= Alex Draper =

British actor

Alex Draper is a British television and film actor who has appeared in several television shows among other projects.

He is best known for playing the lead character Billy Hopkins in the BBC Drama Phoenix Rise.

== Career ==
Draper's first role was in 2018 in the TV Movie Wonderland. He later appeared in music video Sam Fender: The Borders in 2019 and in the short films Shagbands and Iniquity.

He featured in his second music video David Lindmear featuring Johanson Omen in 2021.

In 2022, Draper appeared in an episode of Doctors as Kieran Archer.

Draper appeared as the lead character Billy Hopkins in the award winning BBC drama series Phoenix Rise over its four seasons and 40 episodes.

Following the end of this series, Draper appeared as Mason in six episodes of EastEnders in 2024 and in an episode of Casualty in 2025 as Lewis Moss.

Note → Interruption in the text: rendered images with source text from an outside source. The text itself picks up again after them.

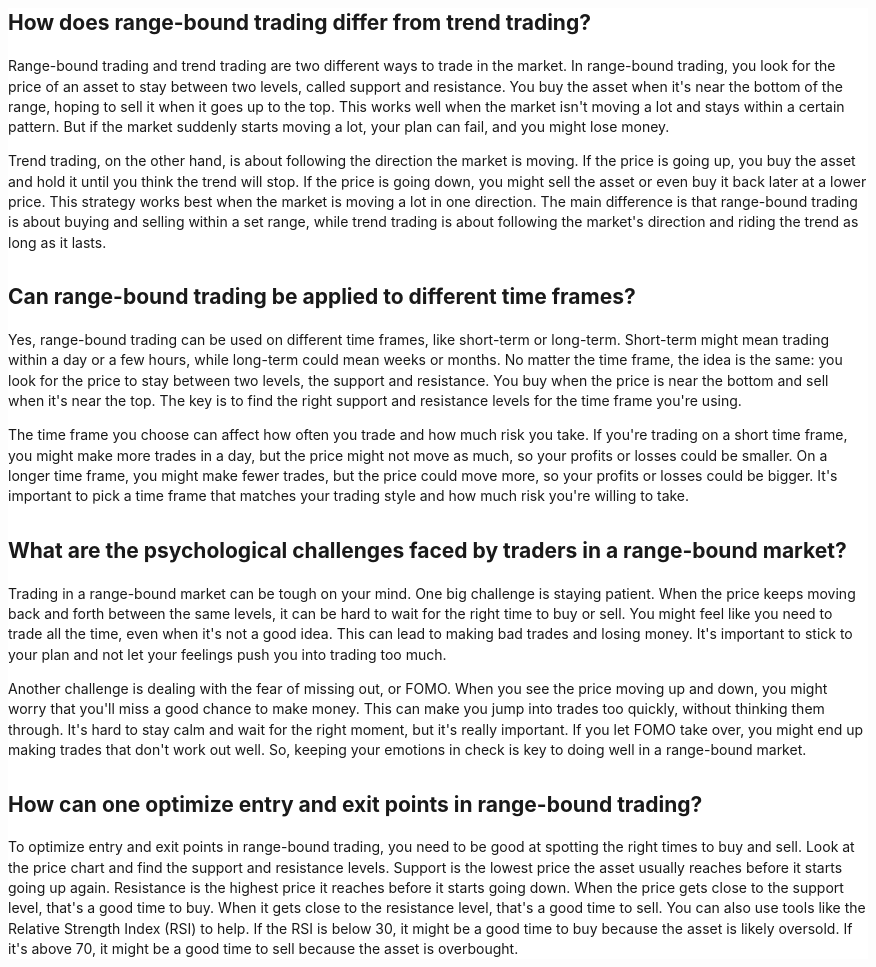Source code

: ## How does range-bound trading differ from trend trading?

Range-bound trading and trend trading are two different ways to trade in the market. In range-bound trading, you look for the price of an asset to stay between two levels, called support and resistance. You buy the asset when it's near the bottom of the range, hoping to sell it when it goes up to the top. This works well when the market isn't moving a lot and stays within a certain pattern. But if the market suddenly starts moving a lot, your plan can fail, and you might lose money.

Trend trading, on the other hand, is about following the direction the market is moving. If the price is going up, you buy the asset and hold it until you think the trend will stop. If the price is going down, you might sell the asset or even buy it back later at a lower price. This strategy works best when the market is moving a lot in one direction. The main difference is that range-bound trading is about buying and selling within a set range, while trend trading is about following the market's direction and riding the trend as long as it lasts.

## Can range-bound trading be applied to different time frames?

Yes, range-bound trading can be used on different time frames, like short-term or long-term. Short-term might mean trading within a day or a few hours, while long-term could mean weeks or months. No matter the time frame, the idea is the same: you look for the price to stay between two levels, the support and resistance. You buy when the price is near the bottom and sell when it's near the top. The key is to find the right support and resistance levels for the time frame you're using.

The time frame you choose can affect how often you trade and how much risk you take. If you're trading on a short time frame, you might make more trades in a day, but the price might not move as much, so your profits or losses could be smaller. On a longer time frame, you might make fewer trades, but the price could move more, so your profits or losses could be bigger. It's important to pick a time frame that matches your trading style and how much risk you're willing to take.

## What are the psychological challenges faced by traders in a range-bound market?

Trading in a range-bound market can be tough on your mind. One big challenge is staying patient. When the price keeps moving back and forth between the same levels, it can be hard to wait for the right time to buy or sell. You might feel like you need to trade all the time, even when it's not a good idea. This can lead to making bad trades and losing money. It's important to stick to your plan and not let your feelings push you into trading too much.

Another challenge is dealing with the fear of missing out, or FOMO. When you see the price moving up and down, you might worry that you'll miss a good chance to make money. This can make you jump into trades too quickly, without thinking them through. It's hard to stay calm and wait for the right moment, but it's really important. If you let FOMO take over, you might end up making trades that don't work out well. So, keeping your emotions in check is key to doing well in a range-bound market.

## How can one optimize entry and exit points in range-bound trading?

To optimize entry and exit points in range-bound trading, you need to be good at spotting the right times to buy and sell. Look at the price chart and find the support and resistance levels. Support is the lowest price the asset usually reaches before it starts going up again. Resistance is the highest price it reaches before it starts going down. When the price gets close to the support level, that's a good time to buy. When it gets close to the resistance level, that's a good time to sell. You can also use tools like the Relative Strength Index (RSI) to help. If the RSI is below 30, it might be a good time to buy because the asset is likely oversold. If it's above 70, it might be a good time to sell because the asset is overbought.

Draper is currently filming for a new project titled "The Beast of Riverside Hollow" where he appears as Deano. The project has not yet been released.

== Filmography ==

Alex Draper Filmography
| Title | Year | Role | Notes |
|---|---|---|---|
| Kaalapani (1996 film) | 1996 | David Berry | Feature Film |
| Wonderland | 2018 | Alex | TV Movie |
| Sam Fender: The Borders | 2019 | Unnnamed | Music Video |
| Shagbands | 2020 | Damien | Short Film |
| Iniquity | 2021 | Young Craig | Short Film |
| David Linmear featuring Johanson Omen | 2021 | Unnamed | Music Video |
| Doctors | 2022 | Kieran Archer | 1 episode |
| Phoenix Rise | 2023-2025 | Billy Hopkins | Lead Role (40 episodes) |
| EastEnders | 2024 | Mason | 6 episodes |
| Casualty | 2025 | Lewis Moss | 1 episode |
| The Beast of Riverside Hollow | 2025 | Deano | Not released; in production |

== Recognition ==
Although Draper has starred in multiple television productions prior, he became most well known due to his portrayal of Billy Hopkins in BBC Drama Phoenix Rise where he starred in all 4 seasons and 40 episodes as the lead character.

He was nominated for (Best) Breakthrough On Screen for his role on Phoenix Rise in the Royal Television Society Midlands Awards.